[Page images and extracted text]
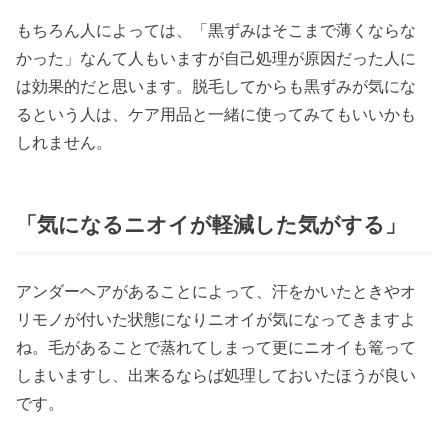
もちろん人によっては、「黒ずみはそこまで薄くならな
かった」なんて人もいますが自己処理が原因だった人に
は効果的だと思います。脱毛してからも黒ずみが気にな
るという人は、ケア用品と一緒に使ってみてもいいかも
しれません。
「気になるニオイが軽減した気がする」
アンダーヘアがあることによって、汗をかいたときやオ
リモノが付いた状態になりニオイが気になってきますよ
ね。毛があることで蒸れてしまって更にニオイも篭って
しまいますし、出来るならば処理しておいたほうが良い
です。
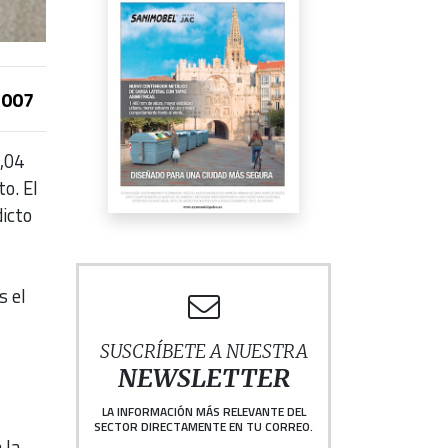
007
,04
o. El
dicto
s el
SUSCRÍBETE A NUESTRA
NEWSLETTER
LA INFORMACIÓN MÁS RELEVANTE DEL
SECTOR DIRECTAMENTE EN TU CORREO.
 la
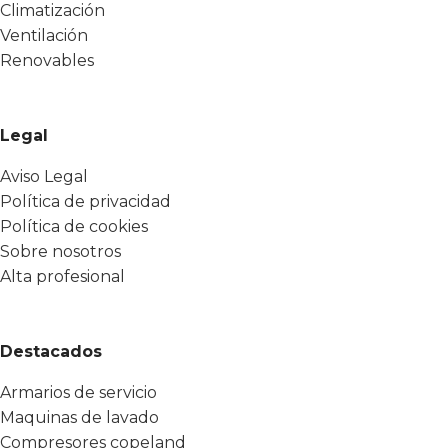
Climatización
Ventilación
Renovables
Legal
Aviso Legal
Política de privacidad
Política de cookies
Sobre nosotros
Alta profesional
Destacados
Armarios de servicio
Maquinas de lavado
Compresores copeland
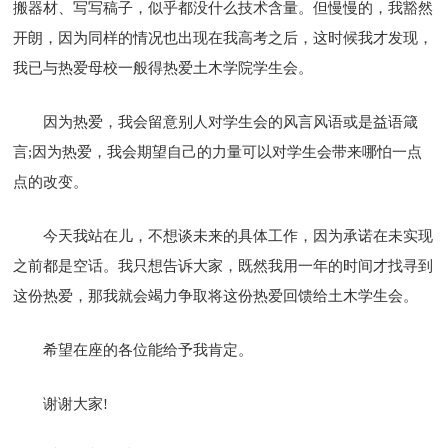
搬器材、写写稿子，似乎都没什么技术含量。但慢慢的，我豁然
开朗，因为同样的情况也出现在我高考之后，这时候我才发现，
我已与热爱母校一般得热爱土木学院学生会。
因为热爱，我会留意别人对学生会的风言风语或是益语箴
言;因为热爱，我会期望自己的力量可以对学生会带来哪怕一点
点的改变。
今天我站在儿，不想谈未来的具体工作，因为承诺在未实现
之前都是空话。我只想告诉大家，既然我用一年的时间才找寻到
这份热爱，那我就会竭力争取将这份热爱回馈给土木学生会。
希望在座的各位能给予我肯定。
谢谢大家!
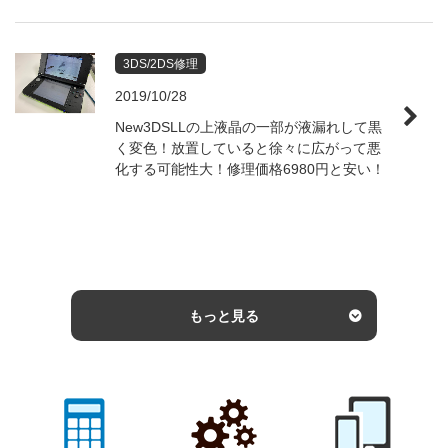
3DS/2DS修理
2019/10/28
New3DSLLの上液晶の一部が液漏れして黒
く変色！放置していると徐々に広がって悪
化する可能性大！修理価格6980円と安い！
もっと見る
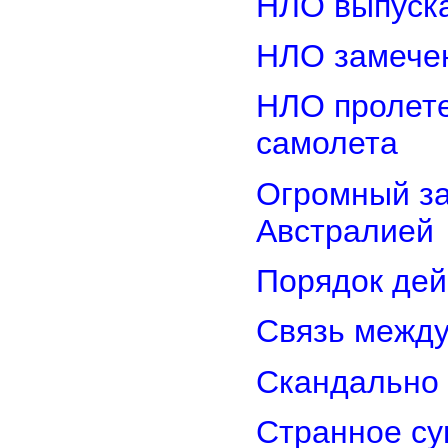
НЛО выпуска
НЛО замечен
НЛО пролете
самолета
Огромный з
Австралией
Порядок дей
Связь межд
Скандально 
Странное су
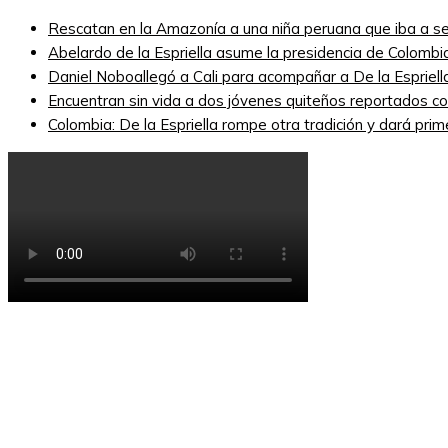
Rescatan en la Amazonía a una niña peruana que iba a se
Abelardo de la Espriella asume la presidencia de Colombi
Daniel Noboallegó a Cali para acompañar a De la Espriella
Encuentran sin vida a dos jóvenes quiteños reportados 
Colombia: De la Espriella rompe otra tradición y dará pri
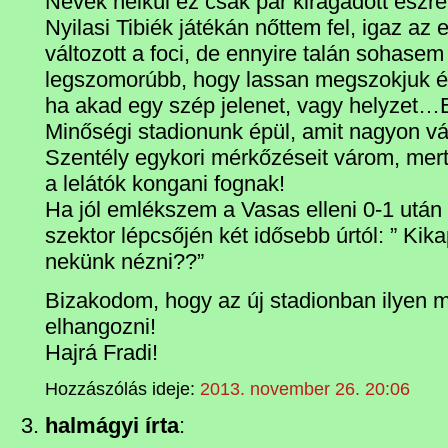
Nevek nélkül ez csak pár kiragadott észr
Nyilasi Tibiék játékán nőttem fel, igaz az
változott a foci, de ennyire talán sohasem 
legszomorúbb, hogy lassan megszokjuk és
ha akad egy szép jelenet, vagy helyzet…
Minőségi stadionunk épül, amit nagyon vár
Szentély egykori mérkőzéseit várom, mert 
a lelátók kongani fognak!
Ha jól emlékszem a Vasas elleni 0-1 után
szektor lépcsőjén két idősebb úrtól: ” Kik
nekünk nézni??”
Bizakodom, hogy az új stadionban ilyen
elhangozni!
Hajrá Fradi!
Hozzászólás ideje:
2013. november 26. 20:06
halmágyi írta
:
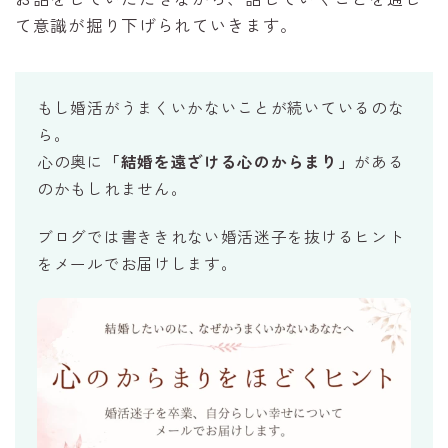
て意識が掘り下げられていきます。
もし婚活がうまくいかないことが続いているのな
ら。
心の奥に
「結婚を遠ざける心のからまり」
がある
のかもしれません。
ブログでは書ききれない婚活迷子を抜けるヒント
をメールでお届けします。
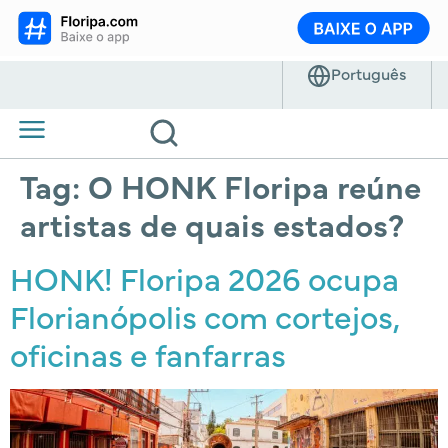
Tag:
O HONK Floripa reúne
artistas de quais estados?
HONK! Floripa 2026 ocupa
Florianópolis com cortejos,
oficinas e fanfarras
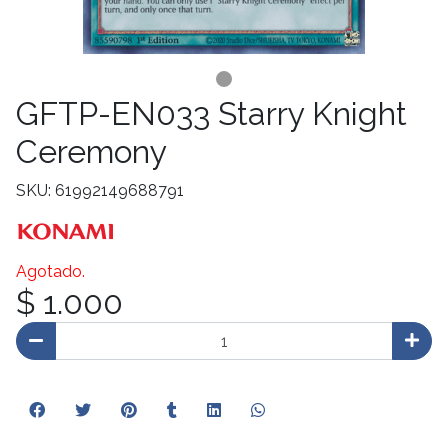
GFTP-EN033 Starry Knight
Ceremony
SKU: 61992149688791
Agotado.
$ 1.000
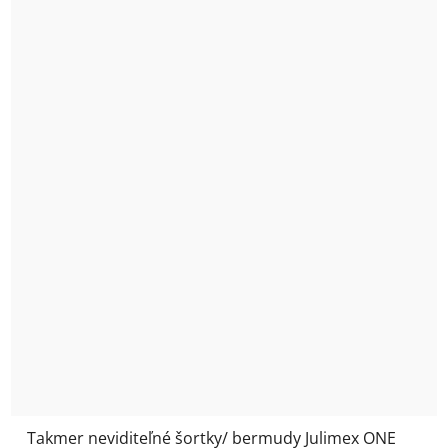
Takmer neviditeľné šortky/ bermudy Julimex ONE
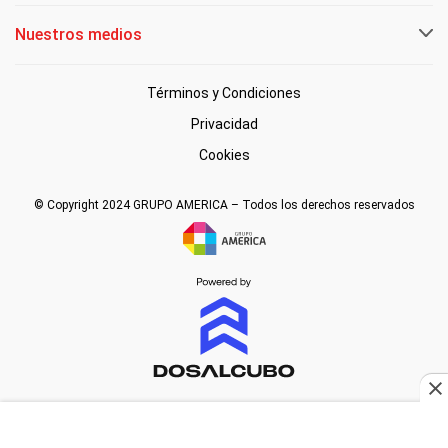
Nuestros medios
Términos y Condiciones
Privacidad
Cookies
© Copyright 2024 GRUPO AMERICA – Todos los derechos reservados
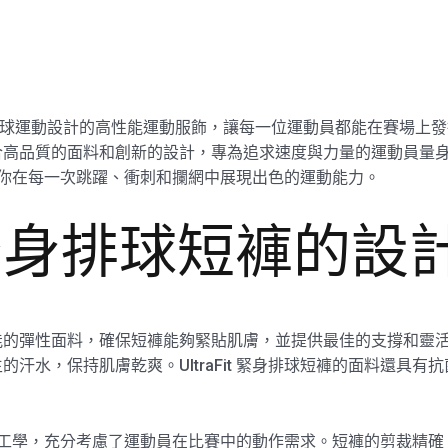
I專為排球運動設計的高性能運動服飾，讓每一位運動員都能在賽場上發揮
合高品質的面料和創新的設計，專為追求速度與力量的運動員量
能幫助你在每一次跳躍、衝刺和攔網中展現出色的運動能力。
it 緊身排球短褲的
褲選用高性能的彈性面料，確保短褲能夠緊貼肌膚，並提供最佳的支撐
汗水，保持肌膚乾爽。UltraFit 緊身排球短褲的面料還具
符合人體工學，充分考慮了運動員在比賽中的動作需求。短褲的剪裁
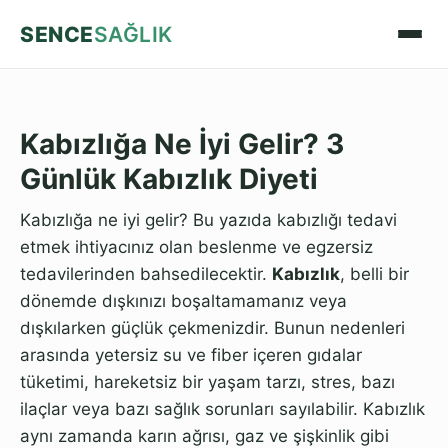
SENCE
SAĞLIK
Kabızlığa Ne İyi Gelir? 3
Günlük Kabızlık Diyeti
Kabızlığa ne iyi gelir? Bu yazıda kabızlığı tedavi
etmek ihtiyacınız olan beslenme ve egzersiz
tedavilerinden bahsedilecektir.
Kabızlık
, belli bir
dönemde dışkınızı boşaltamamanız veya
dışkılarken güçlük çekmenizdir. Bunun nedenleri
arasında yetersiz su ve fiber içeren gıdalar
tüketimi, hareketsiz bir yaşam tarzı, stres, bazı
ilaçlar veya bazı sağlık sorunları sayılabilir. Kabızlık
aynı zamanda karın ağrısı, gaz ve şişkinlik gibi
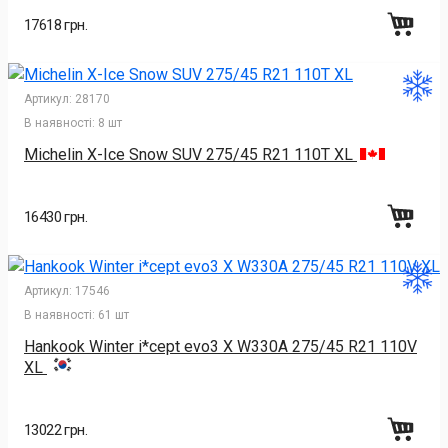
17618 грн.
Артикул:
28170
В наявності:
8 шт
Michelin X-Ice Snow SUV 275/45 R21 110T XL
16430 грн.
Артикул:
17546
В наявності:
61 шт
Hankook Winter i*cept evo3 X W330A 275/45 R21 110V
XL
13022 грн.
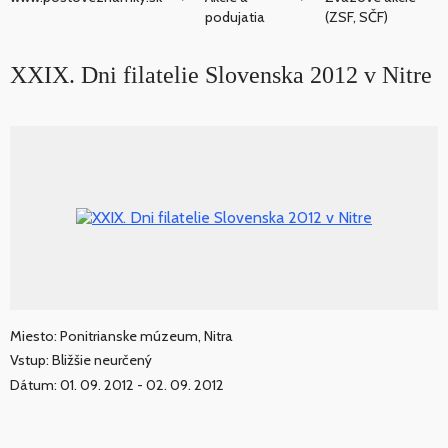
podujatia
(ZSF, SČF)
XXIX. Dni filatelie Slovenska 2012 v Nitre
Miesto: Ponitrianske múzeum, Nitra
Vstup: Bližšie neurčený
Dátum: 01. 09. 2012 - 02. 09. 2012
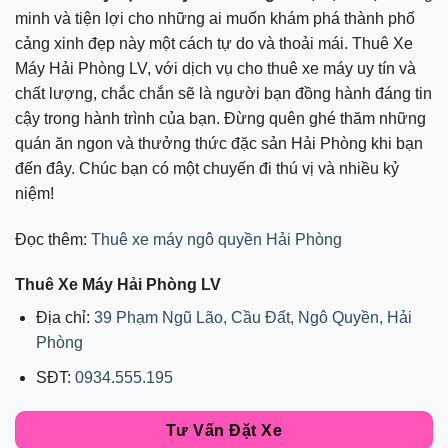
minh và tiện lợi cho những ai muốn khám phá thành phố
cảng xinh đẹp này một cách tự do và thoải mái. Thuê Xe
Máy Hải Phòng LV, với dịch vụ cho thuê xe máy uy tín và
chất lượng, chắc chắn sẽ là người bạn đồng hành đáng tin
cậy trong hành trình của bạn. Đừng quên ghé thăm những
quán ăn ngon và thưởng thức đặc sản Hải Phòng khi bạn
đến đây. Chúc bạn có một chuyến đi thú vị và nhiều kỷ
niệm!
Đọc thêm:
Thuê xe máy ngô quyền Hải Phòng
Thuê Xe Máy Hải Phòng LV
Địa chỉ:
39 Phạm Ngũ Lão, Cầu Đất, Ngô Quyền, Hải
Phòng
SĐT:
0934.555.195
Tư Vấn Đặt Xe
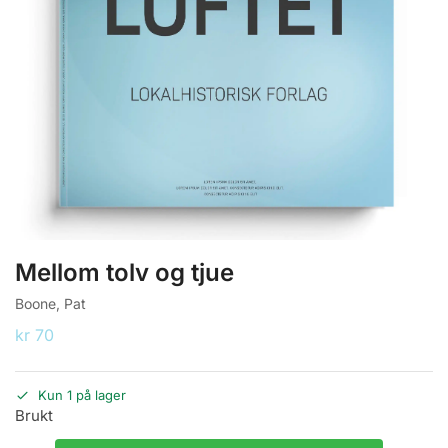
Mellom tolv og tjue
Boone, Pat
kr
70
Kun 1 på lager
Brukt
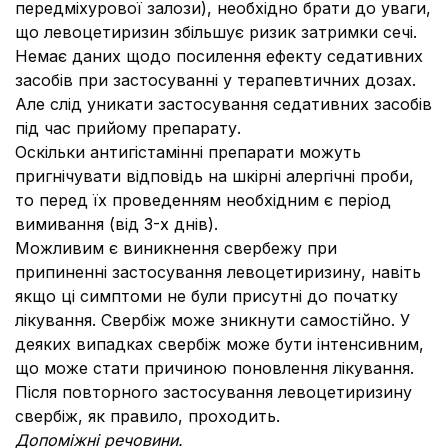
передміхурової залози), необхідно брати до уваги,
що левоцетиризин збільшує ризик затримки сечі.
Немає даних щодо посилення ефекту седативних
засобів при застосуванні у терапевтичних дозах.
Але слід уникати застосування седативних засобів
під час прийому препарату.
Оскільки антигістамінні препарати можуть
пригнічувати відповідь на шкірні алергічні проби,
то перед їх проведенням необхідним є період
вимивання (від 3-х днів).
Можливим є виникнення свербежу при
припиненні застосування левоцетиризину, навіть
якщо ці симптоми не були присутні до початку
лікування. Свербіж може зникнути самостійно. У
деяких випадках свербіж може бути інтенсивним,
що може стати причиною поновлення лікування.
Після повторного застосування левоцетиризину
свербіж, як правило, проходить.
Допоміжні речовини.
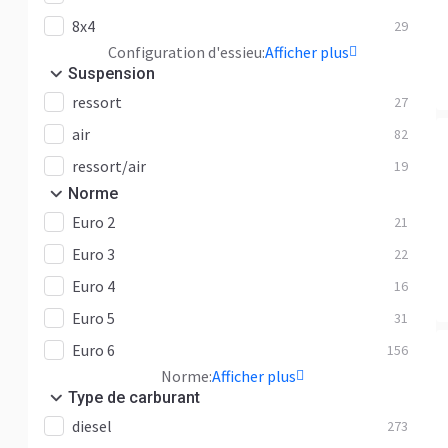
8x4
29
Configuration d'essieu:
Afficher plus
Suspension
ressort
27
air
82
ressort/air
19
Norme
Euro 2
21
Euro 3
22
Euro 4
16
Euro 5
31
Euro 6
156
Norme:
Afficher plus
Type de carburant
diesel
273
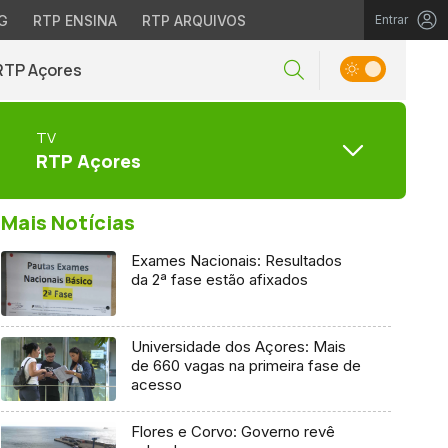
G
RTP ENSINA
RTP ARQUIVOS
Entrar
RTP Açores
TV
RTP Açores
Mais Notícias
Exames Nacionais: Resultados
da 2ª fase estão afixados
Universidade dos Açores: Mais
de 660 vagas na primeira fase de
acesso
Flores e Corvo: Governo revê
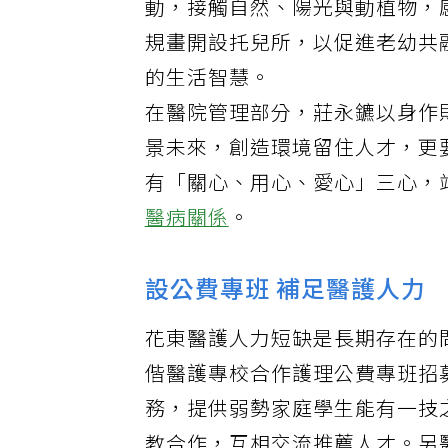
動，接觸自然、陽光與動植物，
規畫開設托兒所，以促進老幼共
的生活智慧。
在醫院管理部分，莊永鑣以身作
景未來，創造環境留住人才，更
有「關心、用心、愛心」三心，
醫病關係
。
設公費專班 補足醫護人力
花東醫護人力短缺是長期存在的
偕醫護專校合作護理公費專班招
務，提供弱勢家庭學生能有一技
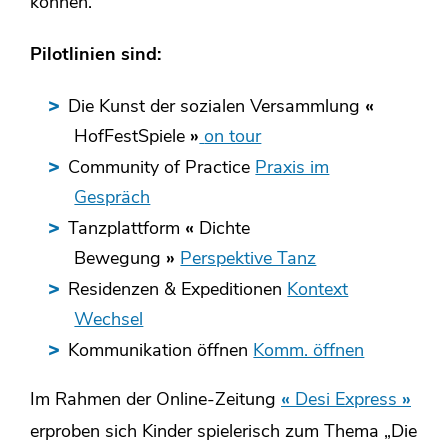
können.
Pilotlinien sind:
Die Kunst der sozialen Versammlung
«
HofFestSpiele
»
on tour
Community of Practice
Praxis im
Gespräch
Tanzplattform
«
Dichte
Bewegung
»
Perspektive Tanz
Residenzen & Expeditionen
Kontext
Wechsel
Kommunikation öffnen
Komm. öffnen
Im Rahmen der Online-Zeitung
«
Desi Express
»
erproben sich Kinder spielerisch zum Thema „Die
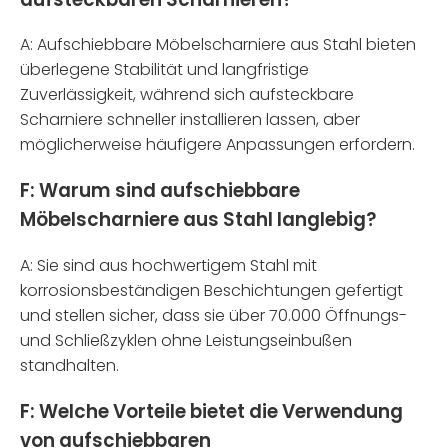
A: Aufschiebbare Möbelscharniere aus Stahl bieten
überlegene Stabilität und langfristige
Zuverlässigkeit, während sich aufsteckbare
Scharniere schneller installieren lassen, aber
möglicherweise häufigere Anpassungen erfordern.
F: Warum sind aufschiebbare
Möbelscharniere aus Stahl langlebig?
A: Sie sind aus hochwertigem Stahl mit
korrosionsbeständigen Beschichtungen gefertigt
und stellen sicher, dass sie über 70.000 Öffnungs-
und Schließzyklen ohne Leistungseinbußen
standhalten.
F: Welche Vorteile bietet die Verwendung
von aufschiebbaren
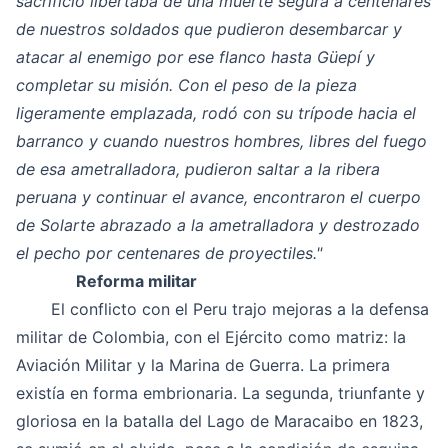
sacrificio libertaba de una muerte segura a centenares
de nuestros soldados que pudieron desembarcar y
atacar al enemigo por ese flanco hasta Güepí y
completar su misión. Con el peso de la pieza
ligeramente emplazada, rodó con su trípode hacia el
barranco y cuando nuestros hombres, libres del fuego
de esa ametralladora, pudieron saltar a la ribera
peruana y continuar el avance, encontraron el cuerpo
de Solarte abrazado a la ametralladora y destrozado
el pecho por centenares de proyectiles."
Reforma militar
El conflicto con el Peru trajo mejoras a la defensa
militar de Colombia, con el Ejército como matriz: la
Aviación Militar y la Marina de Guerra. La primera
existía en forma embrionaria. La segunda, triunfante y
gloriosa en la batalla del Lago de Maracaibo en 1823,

ASSIGNMENT: Copy out the lines of the records from the beginning through the line containing "Colombia: De la", with both ends included, reproducing them without change. Leave out the pictures.

SOLVED PROBLEM:
もちろん人によっては、「黒ずみはそこまで薄くならな
かった」なんて人もいますが自己処理が原因だった人に
は効果的だと思います。脱毛してからも黒ずみが気にな
るという人は、ケア用品と一緒に使ってみてもいいかも
しれません。
「気になるニオイが軽減した気がする」
アンダーヘアがあることによって、汗をかいたときやオ
リモノが付いた状態になりニオイが気になってきますよ
ね。毛があることで蒸れてしまって更にニオイも篭って
しまいますし、出来るならば処理しておいたほうが良い
です。
007
,04
o. El
dicto
s el
SUSCRÍBETE A NUESTRA
NEWSLETTER
LA INFORMACIÓN MÁS RELEVANTE DEL
SECTOR DIRECTAMENTE EN TU CORREO.
 la
Climatización
Ventilación
Renovables
Legal
Aviso Legal
Política de privacidad
Política de cookies
Sobre nosotros
Alta profesional
Destacados
Armarios de servicio
Maquinas de lavado
Compresores copeland
搬器材、写写稿子，似乎都没什么技术含量。但慢慢的，我豁然
开朗，因为同样的情况也出现在我高考之后，这时候我才发现，
我已与热爱母校一般得热爱土木学院学生会。
因为热爱，我会留意别人对学生会的风言风语或是益语箴
言;因为热爱，我会期望自己的力量可以对学生会带来哪怕一点
点的改变。
今天我站在儿，不想谈未来的具体工作，因为承诺在未实现
之前都是空话。我只想告诉大家，既然我用一年的时间才找寻到
这份热爱，那我就会竭力争取将这份热爱回馈给土木学生会。
希望在座的各位能给予我肯定。
谢谢大家!
3DS/2DS修理
2019/10/28
New3DSLLの上液晶の一部が液漏れして黒
く変色！放置していると徐々に広がって悪
化する可能性大！修理価格6980円と安い！
もっと見る
НЛО выпуска
НЛО замечен
НЛО пролете
самолета
Огромный з
Австралией
Порядок дей
Связь межд
Скандально 
Странное су
Rescatan en la Amazonía a una niña peruana que iba a se
Abelardo de la Espriella asume la presidencia de Colombi
Daniel Noboallegó a Cali para acompañar a De la Espriella
Encuentran sin vida a dos jóvenes quiteños reportados 
Colombia: De la Espriella rompe otra tradición y dará pri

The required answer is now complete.